I was recommended Before I Fall by Lauren Oliver on twitter well before it was released. I immediately trotted off to Amazon to check it out and fell in love with 1) the cover (obviously) and 2) the premise. I was fortunate enough to find it at my local Barnes & Noble last Thursday (since it technically comes out today) and couldn’t put it down.
Before I Fall tells the story of Samantha Kingston, whose life couldn’t be more amazing – she’s popular, has great friends, is dating a hot guy, and is about to have sex for the first time ever – until one night, one party changes everything for her. An accident – tragic and poignantly written – takes Sam’s life. Or so she thinks. When she wakes up the next morning, it’s like the day has never happened. The rest of the book is a heartbreaking version of Groundhog Day that will stick with you long after you’re done reading.
When I first started reading, I wasn’t sold right away. Sam is one of “those” girls – popular, self-centered, and pretty much a sheep. She and her friends are callous, pick on kids less popular than they are, think they’re better than everyone else, and generally do things because everyone else is doing them, not because they want to. Sam is willing to sleep with her boyfriend, not because she loves him but because she doesn’t want to be the last to do it.
It was this original dislike that ultimately drew me in to the novel. The characters are written pitch perfect for high school girls (and guys). Oliver’s characters don’t seem like they should be graduating college instead of high school, and they don’t seem like freshman either. It was a good balance between smart kids from good families at a god school and typical high school lack of experience.
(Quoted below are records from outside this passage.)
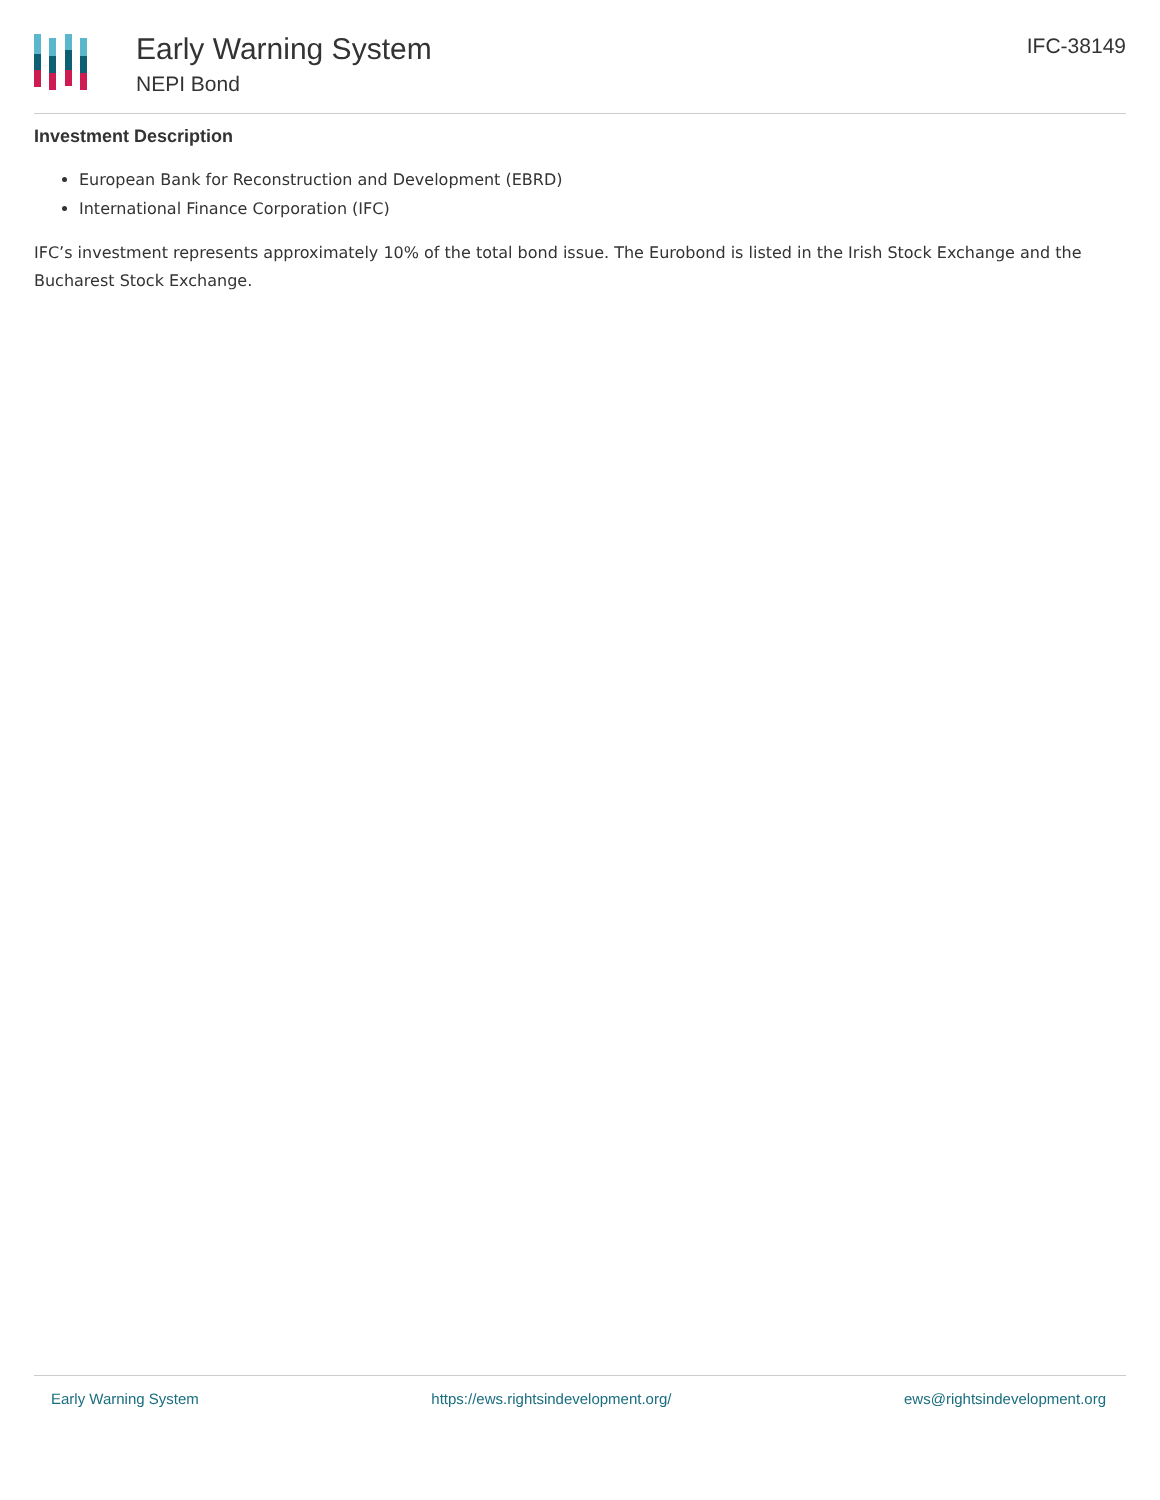Early Warning System
NEPI Bond
IFC-38149
Investment Description
European Bank for Reconstruction and Development (EBRD)
International Finance Corporation (IFC)
IFC’s investment represents approximately 10% of the total bond issue. The Eurobond is listed in the Irish Stock Exchange and the Bucharest Stock Exchange.
Early Warning System https://ews.rightsindevelopment.org/ ews@rightsindevelopment.org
The thing that makes Before I Fall so amazing though, is that Sam grows and changes without becoming perfect. You watch her try on all of these different versions of herself. She becomes a better person and sometimes a worse person, always mirroring how much hope she clings to when she wakes up for that particular version of her last day. She realizes these mistakes she’s mad and her friends have made, but she doesn’t turn her back on the people she cares about. My favorite thing about Sam is that she doesn’t abandon her friends for being “bad” people; instead, she starts to realize and recognize things in them that their former friend code had demanded she ignore and never bring up.
It’s hard for me to review this novel without spoiling it, particularly because several of the things that I am still a little unsure about rotate around the ending. In the end, though, I loved it because of the fact that I was left unsure. Before I Fall makes you think, it makes you contemplate the very nature of the life you’re living and the tiny details you think are so meaningless but can mean so much to someone else. It’s a beautiful novel and I highly recommend it.
I’m going to talk about the ending in the comments, so if you don’t want to be spoiled, stay out of there!